### DOKUMEN SUMBER
_ _ _
Sumber ilustrasi: pixabay
3 Juni 2025 15.25 WIB – Umum
_________________________________________________________________________________________________________________________________________________
Desanomia [03.6.2025] Kabar terbaru dari ekonomi Indonesia. Surplus neraca perdagangan Indonesia pada April 2025 tercatat hanya sekitar USD 160 juta jatuh ke level terendah dalam lima tahun terakhir, di tengah lonjakan impor yang signifikan. Data ini dirilis oleh Badan Pusat Statistik (BPS) pada Senin (2/6), bersamaan dengan kabar bahwa inflasi domestik melambat pada bulan Mei.
Capaian tersebut jauh di bawah prediksi median analis Reuters sebesar USD 3,04 miliar, dan menjadi yang terkecil sejak April 2020. Untuk perbandingan, surplus pada bulan Maret sebelumnya tercatat sebesar USD 4,33 miliar, memperlihatkan kontraksi tajam dalam waktu satu bulan.
Indonesia, sebagai ekonomi terbesar di Asia Tenggara, telah mencatat surplus perdagangan bulanan secara konsisten selama lima tahun terakhir. Namun angka April menunjukkan bahwa momentum tersebut tengah menghadapi tekanan serius, terutama dari sisi impor yang melonjak.
Impor Indonesia naik sebesar 21,84% secara tahunan (YoY) menjadi USD 20,59 miliar, melampaui jauh prediksi analis sebesar 7,75%. Kenaikan paling signifikan tercatat pada barang modal, yang bisa mencerminkan peningkatan aktivitas produksi, namun juga menandakan peningkatan ketergantungan terhadap barang impor.
Sementara itu, ekspor Indonesia hanya naik 5,76% YoY menjadi USD 20,74 miliar, sesuai ekspektasi median survei. Namun ekspor produk pertambangan anjlok lebih dari 20%, terdampak langsung oleh penurunan harga batu bara global yang merupakan salah satu komoditas andalan ekspor nasional.
Pengiriman barang ke Amerika Serikat pada April mencapai USD 2,08 miliar, tetapi sebagian di antaranya terdampak oleh tarif 10% yang diberlakukan oleh Washington awal April. AS adalah mitra dagang utama Indonesia, dan Jakarta saat ini tengah bernegosiasi dengan Washington untuk meredakan ketegangan tarif, terutama menjelang pemberlakuan tarif tambahan pada Juli mendatang.
_ _ _
### TUGAS TERTULIS
#1 Menurut artikel tentang neraca perdagangan Indonesia, mengapa ekspor produk pertambangan anjlok pada April 2025? Jelaskan dalam satu sampai tiga kalimat.
#2 Tentukan apakah tiap pernyataan sesuai dengan artikel tentang neraca perdagangan Indonesia: (a) surplus April 2025 adalah yang terkecil sejak April 2020; (b) kenaikan impor Indonesia sesuai dengan prediksi analis; (c) tarif 10% dari Amerika Serikat diberlakukan pada bulan Juli. Jawab ya atau tidak, lalu kutip persis kata-kata artikel yang menentukan jawaban.
Materi sesudah ini tidak berperan dalam pengerjaan tugas.

### MATERI YANG DIBERIKAN
_ _ _
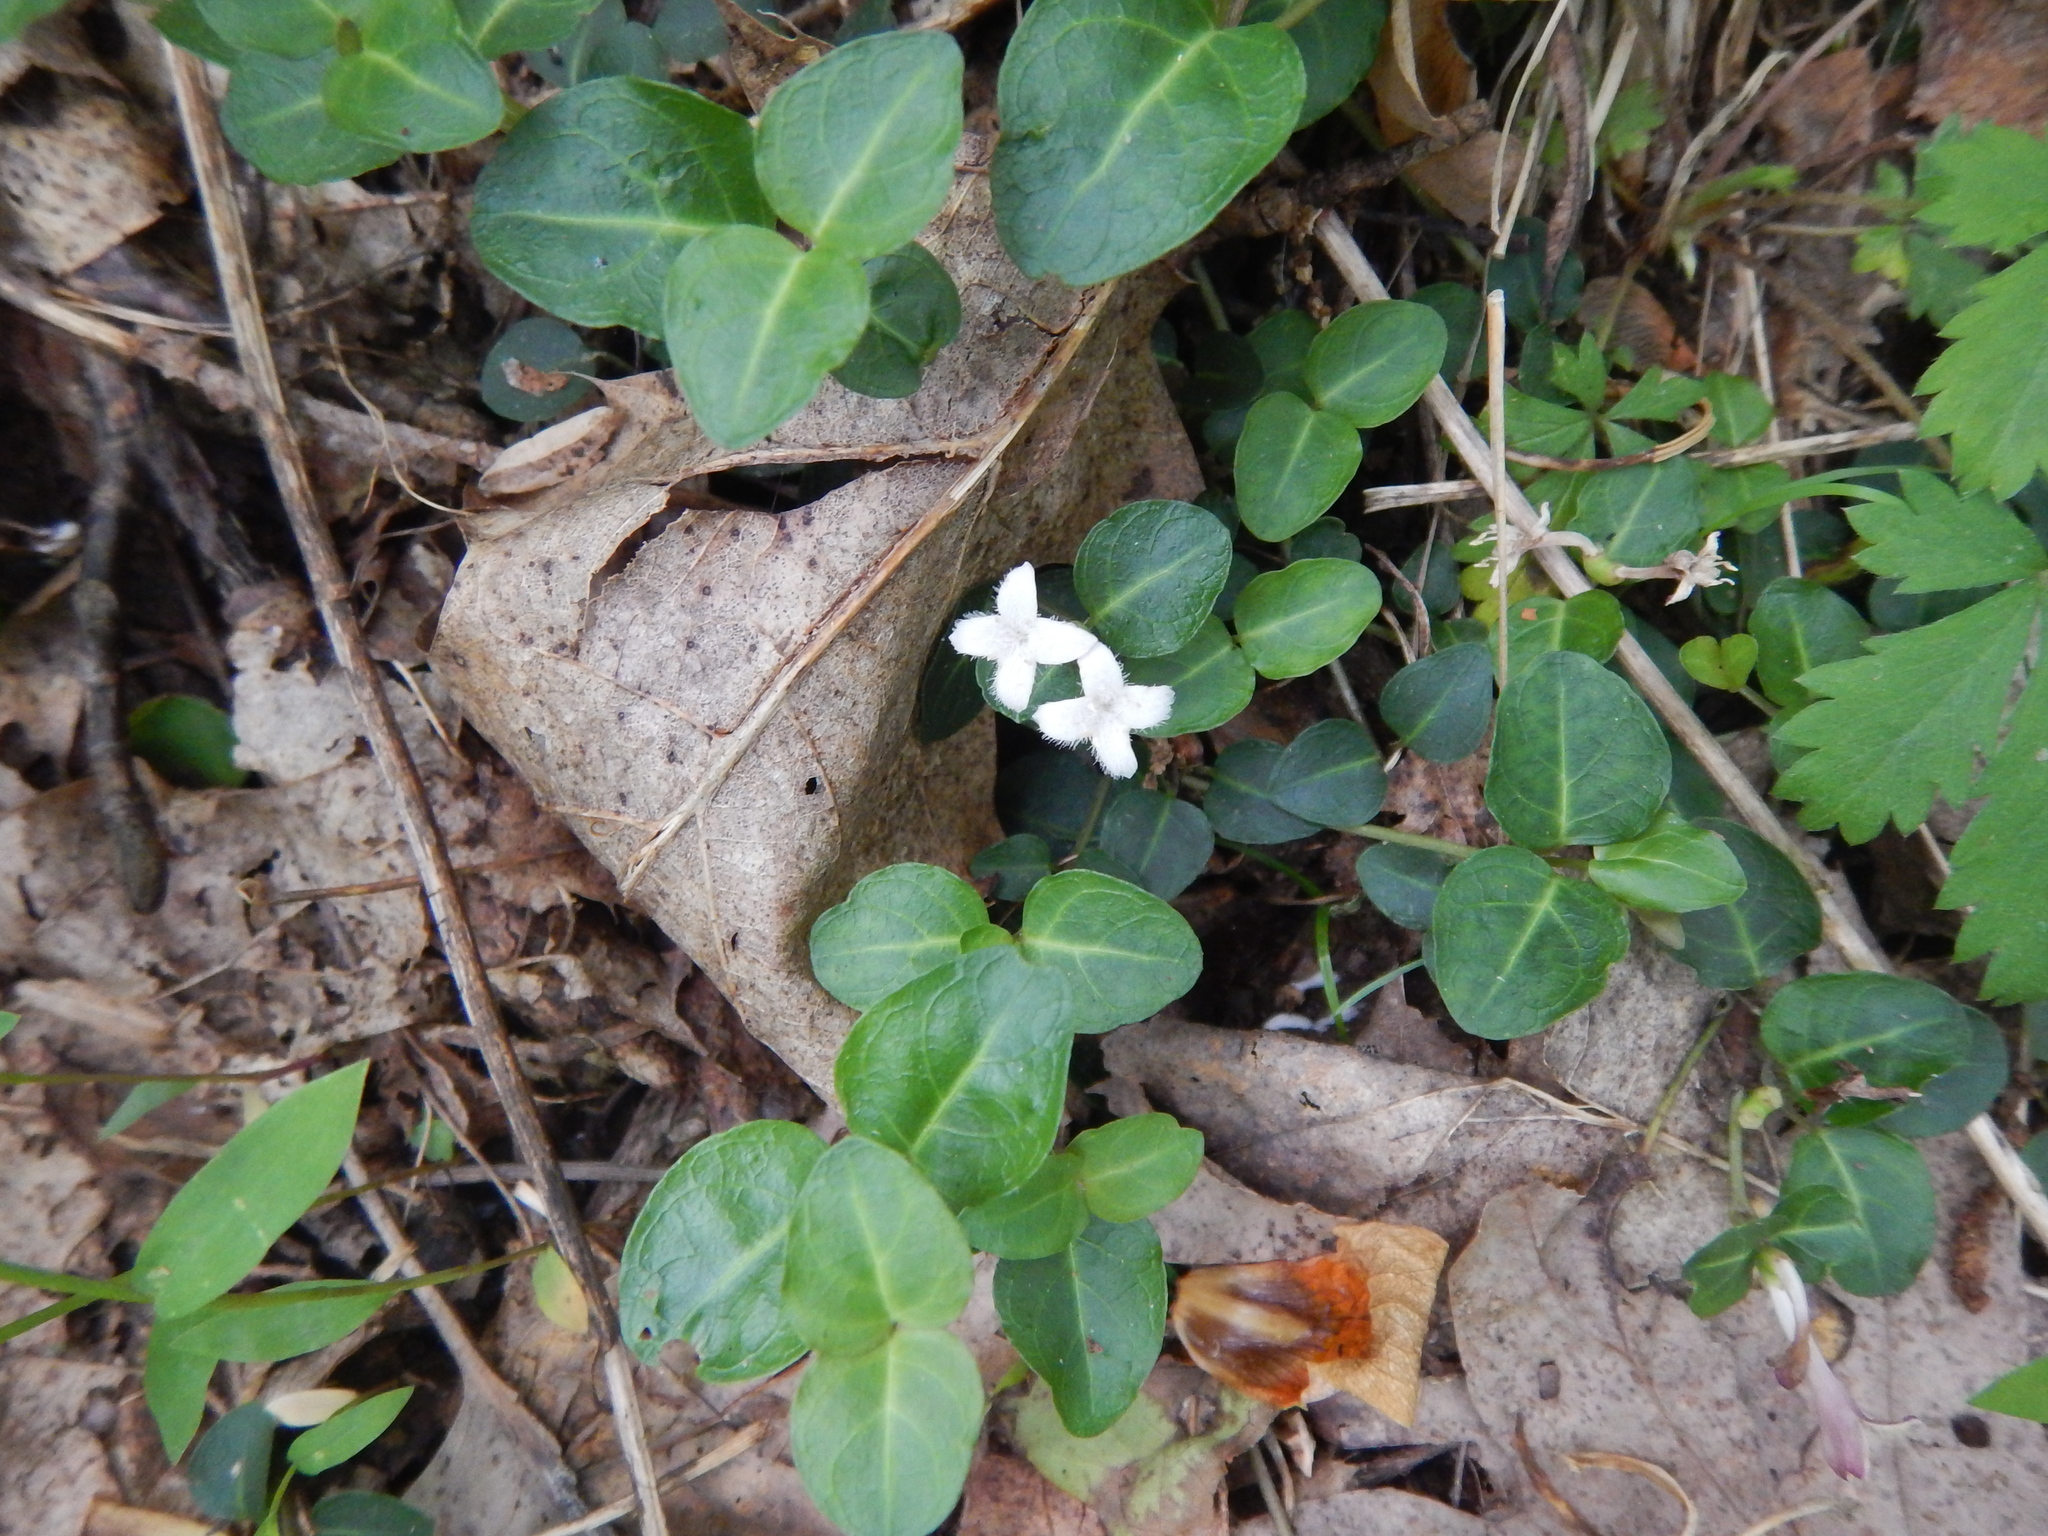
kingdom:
_ _ _
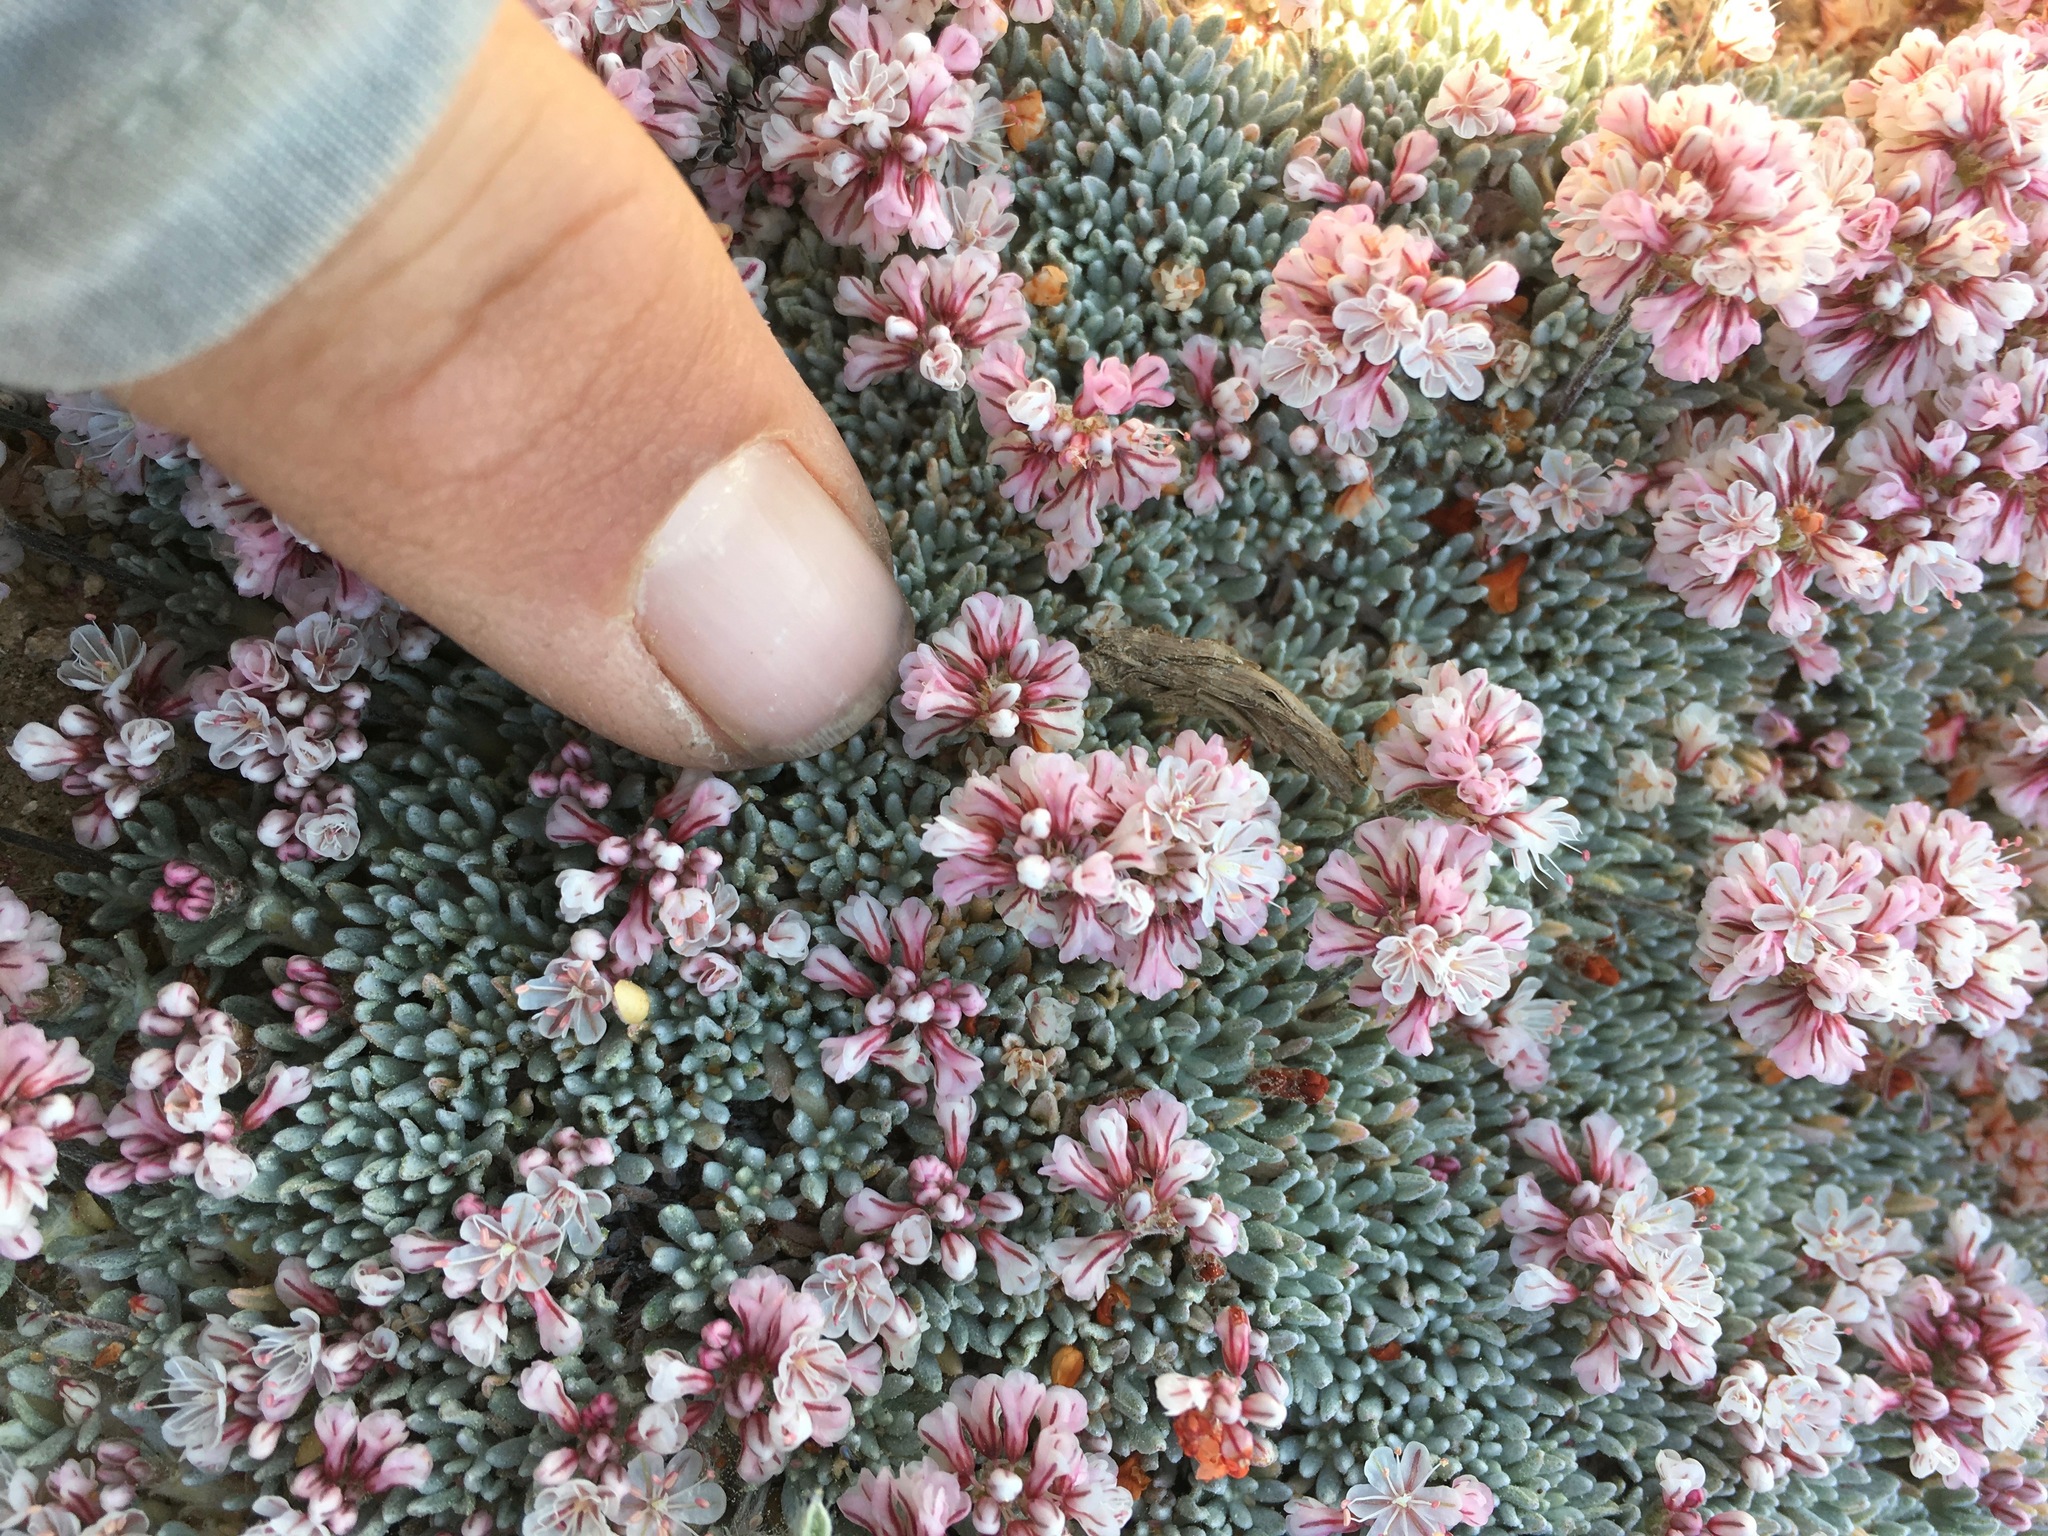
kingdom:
_ _ _
### DAFTAR JAWABAN
#1 Ekspor produk pertambangan anjlok lebih dari 20% karena terdampak langsung oleh penurunan harga batu bara global. Batu bara merupakan salah satu komoditas andalan ekspor nasional.

#2
(a) Ya: "menjadi yang terkecil sejak April 2020".
(b) Tidak: "melampaui jauh prediksi analis sebesar 7,75%".
(c) Tidak: "tarif 10% yang diberlakukan oleh Washington awal April".